- **Work instructions**: Entries below include pictures. Output exactly the lines from the one with "Name | Type | Description | Notes" down to the one with "This is a node", both ends included, and leave the pictures out.

Extracted records:
==============================
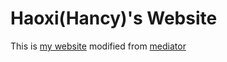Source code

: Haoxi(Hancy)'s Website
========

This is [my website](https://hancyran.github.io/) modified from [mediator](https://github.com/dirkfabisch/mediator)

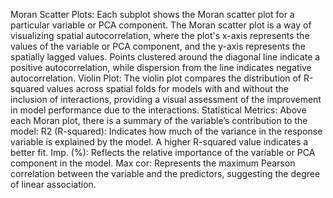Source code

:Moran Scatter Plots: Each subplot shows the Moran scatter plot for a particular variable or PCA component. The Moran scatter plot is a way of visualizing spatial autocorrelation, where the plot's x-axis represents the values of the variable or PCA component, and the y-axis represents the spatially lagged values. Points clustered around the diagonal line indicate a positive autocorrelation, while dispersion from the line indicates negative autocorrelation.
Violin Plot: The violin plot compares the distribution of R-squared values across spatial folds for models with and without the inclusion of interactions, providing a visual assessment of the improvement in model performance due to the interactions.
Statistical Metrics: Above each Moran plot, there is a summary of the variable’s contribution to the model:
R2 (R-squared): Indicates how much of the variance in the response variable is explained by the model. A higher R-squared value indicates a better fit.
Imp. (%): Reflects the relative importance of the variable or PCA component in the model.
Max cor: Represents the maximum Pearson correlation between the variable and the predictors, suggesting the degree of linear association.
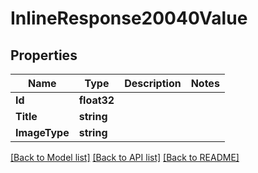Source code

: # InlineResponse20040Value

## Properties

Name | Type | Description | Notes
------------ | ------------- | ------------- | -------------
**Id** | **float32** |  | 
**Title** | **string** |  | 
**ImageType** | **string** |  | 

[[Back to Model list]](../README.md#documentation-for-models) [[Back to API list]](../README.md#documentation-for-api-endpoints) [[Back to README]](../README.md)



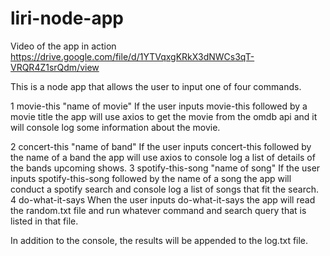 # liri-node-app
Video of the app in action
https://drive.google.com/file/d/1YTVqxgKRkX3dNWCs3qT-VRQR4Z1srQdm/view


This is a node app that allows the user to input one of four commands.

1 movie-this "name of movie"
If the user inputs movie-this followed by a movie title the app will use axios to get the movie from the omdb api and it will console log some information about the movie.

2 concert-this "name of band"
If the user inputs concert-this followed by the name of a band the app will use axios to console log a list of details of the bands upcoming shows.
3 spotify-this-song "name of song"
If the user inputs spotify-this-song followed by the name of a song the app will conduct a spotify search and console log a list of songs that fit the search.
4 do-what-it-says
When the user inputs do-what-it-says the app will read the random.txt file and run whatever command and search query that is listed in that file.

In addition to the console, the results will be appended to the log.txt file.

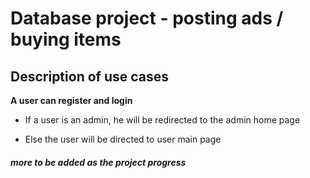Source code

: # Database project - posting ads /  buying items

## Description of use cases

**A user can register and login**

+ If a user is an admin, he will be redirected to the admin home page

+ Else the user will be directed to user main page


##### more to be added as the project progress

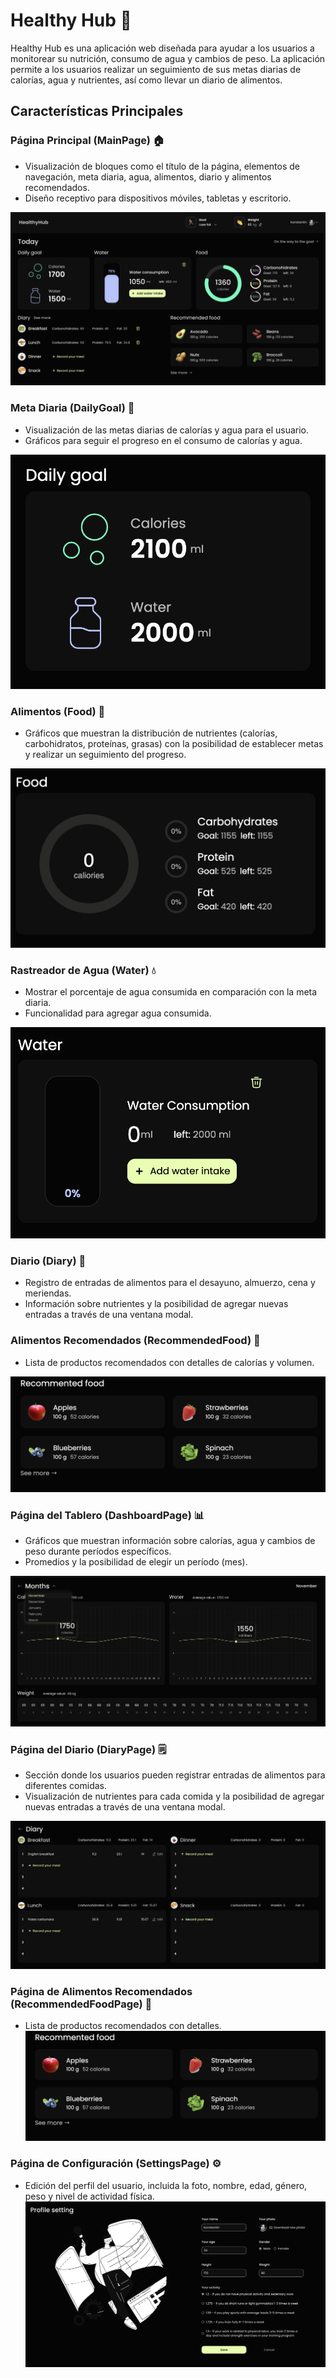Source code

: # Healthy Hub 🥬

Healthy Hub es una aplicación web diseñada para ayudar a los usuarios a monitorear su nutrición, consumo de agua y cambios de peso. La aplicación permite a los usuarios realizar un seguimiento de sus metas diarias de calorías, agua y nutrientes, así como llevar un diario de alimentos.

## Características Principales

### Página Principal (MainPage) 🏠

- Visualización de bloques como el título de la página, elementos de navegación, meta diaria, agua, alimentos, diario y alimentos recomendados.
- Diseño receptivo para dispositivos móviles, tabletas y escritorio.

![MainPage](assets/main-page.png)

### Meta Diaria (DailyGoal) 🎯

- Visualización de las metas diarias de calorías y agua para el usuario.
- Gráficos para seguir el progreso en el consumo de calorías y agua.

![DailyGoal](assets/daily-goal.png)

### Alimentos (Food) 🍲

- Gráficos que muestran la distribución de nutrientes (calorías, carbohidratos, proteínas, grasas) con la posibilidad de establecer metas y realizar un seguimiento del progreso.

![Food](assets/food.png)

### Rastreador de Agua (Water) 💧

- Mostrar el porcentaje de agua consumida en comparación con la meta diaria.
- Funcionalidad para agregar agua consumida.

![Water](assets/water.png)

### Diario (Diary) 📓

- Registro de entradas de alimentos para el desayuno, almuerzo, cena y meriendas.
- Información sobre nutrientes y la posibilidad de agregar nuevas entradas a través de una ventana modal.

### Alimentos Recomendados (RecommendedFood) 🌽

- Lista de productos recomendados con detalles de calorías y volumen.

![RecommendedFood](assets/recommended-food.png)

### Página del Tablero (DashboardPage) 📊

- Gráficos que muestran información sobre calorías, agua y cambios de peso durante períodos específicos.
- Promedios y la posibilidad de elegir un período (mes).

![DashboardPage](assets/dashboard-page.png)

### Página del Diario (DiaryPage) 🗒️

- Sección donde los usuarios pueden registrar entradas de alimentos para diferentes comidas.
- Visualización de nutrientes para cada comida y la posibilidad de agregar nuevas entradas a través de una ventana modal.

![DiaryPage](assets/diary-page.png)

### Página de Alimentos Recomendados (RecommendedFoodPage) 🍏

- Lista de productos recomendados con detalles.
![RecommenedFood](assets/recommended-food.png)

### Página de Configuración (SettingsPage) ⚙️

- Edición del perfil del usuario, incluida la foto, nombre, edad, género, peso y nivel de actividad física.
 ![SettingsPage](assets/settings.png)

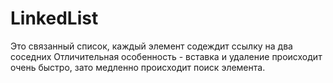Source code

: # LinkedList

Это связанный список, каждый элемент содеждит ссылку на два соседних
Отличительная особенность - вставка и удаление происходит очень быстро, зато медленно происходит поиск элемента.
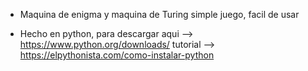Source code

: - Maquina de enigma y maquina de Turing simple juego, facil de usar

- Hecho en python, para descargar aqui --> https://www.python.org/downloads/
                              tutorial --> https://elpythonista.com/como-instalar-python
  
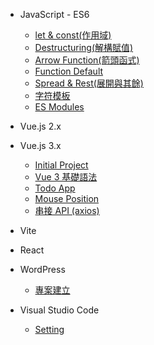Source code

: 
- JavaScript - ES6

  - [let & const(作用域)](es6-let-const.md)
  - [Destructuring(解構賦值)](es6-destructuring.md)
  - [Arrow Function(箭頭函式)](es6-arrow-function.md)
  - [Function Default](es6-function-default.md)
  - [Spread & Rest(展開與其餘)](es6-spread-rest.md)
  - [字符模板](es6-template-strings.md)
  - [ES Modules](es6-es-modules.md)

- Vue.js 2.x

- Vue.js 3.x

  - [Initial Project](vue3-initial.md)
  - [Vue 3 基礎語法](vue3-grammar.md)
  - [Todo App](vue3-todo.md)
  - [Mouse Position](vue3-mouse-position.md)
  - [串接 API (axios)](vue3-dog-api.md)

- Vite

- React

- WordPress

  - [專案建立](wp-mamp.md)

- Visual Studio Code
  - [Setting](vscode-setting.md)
==============================
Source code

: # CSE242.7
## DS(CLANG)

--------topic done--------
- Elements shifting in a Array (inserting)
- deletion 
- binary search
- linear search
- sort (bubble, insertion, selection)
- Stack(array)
==============================
- **Result**:
Name | Type | Description | Notes
------------ | ------------- | ------------- | -------------
**Id** | **float32** |  | 
**Title** | **string** |  | 
**ImageType** | **string** |  | 

[[Back to Model list]](../README.md#documentation-for-models) [[Back to API list]](../README.md#documentation-for-api-endpoints) [[Back to README]](../README.md)



 # liri-node-app
Video of the app in action
https://drive.google.com/file/d/1YTVqxgKRkX3dNWCs3qT-VRQR4Z1srQdm/view


This is a node app that allows the user to input one of four commands.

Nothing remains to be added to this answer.